START Task material

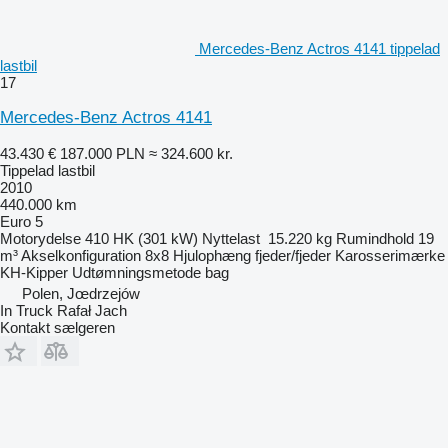
Mercedes-Benz Actros 4141 tippelad
lastbil
17
Mercedes-Benz Actros 4141
43.430 €
187.000 PLN
≈ 324.600 kr.
Tippelad lastbil
2010
440.000 km
Euro 5
Motorydelse
410 HK (301 kW)
Nyttelast
15.220 kg
Rumindhold
19
m³
Akselkonfiguration
8x8
Hjulophæng
fjeder/fjeder
Karosserimærke
KH-Kipper
Udtømningsmetode
bag
Polen, Jœdrzejów
In Truck Rafał Jach
Kontakt sælgeren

END Task material

Task - Could you output every line of text in the data above word for word, leaving out the pictures?

Response area -
Mercedes-Benz Actros 4141 tippelad
lastbil
17
Mercedes-Benz Actros 4141
43.430 €
187.000 PLN
≈ 324.600 kr.
Tippelad lastbil
2010
440.000 km
Euro 5
Motorydelse
410 HK (301 kW)
Nyttelast
15.220 kg
Rumindhold
19
m³
Akselkonfiguration
8x8
Hjulophæng
fjeder/fjeder
Karosserimærke
KH-Kipper
Udtømningsmetode
bag
Polen, Jœdrzejów
In Truck Rafał Jach
Kontakt sælgeren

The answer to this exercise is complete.